I have the following question: let $\mathcal{H}$ be a Hilbert space and $\{\varphi_{i}\}_{i \in \mathbb{N}}$ be an orthonormal basis. Furthermore let $T: \mathcal{H} \rightarrow \mathcal{H}$ be an operator. If there exists a constant $K > 0$ such that $\|T \varphi_{i} \| \leq K$, $\forall i$, is then $T$ bounded? If yes, what is the argument of showing this? Thanks in advance.
Haro
In $l^2(\mathbb Z)$, Let $T({\bf e}_n) = {1 \over \sqrt{n}} \sum_{i=1}^n {\bf e}_i$, where ${\bf e}_i$ denotes the $i$th unit coordinate vector.
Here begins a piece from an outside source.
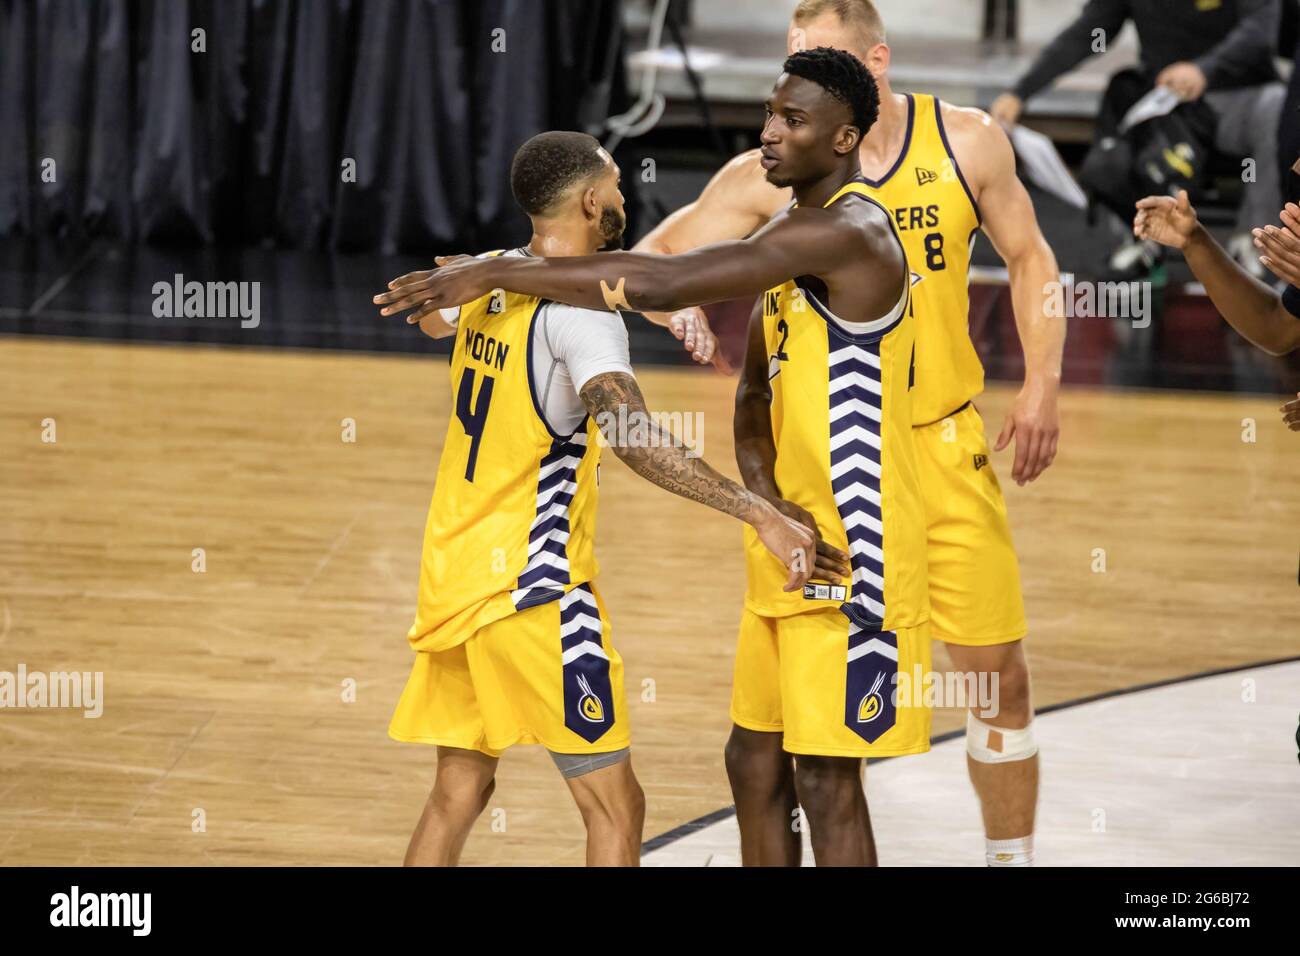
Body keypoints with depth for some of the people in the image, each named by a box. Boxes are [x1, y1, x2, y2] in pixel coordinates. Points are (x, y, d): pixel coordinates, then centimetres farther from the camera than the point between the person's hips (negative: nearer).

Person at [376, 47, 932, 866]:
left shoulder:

Then $||T({\bf e}_n)|| = 1$ for each $n$. Let $v_n = \sum_{i=1}^n {\bf e}_i$. Then $||v_n|| = \sqrt{n}$, and the $j$th component of $T(v_n)$ is $\sum_{i=j}^n i^{-{1 \over 2}}$. For $j \leq {n \over 2}$, this is at least $\sum_{i={n \over 2}}^n i^{-{1 \over 2}} > C\sqrt{n}$. Since the first ${n \over 2}$ entries of $T(v_n)$ are at least $C\sqrt{n}$, we have $||T(v_n)|| \geq Cn$. Since $||v_n|| = \sqrt{n}$ this operator must be unbounded.
No, not necessarily.
By Baire category, the linear span of $\{\varphi_i\}$ is not all of $H$. So we can extend $\{\varphi_i\}$ to a Hamel basis for $H$ by adding some more vectors $\{\psi_j\}_{j \in J}$ (using Zorn's lemma). Fixing any nonzero $x \in H$ and any $j_0 \in J$, I can define an operator $T$ by $T \varphi_i = 0$, $T \psi_{j_0} = x$, $T \psi_j = 0$ for $j \ne j_0$. Then $T$ certainly has the condition you request, but I claim $T$ is not bounded, i.e. not continuous. It's a standard fact from topology that two continuous maps that agree on a subset of a space must agree everywhere. $T$ agrees with the zero operator on the dense subpace spanned by $\{\varphi_i\}$ but is not identically zero, so it cannot be continuous.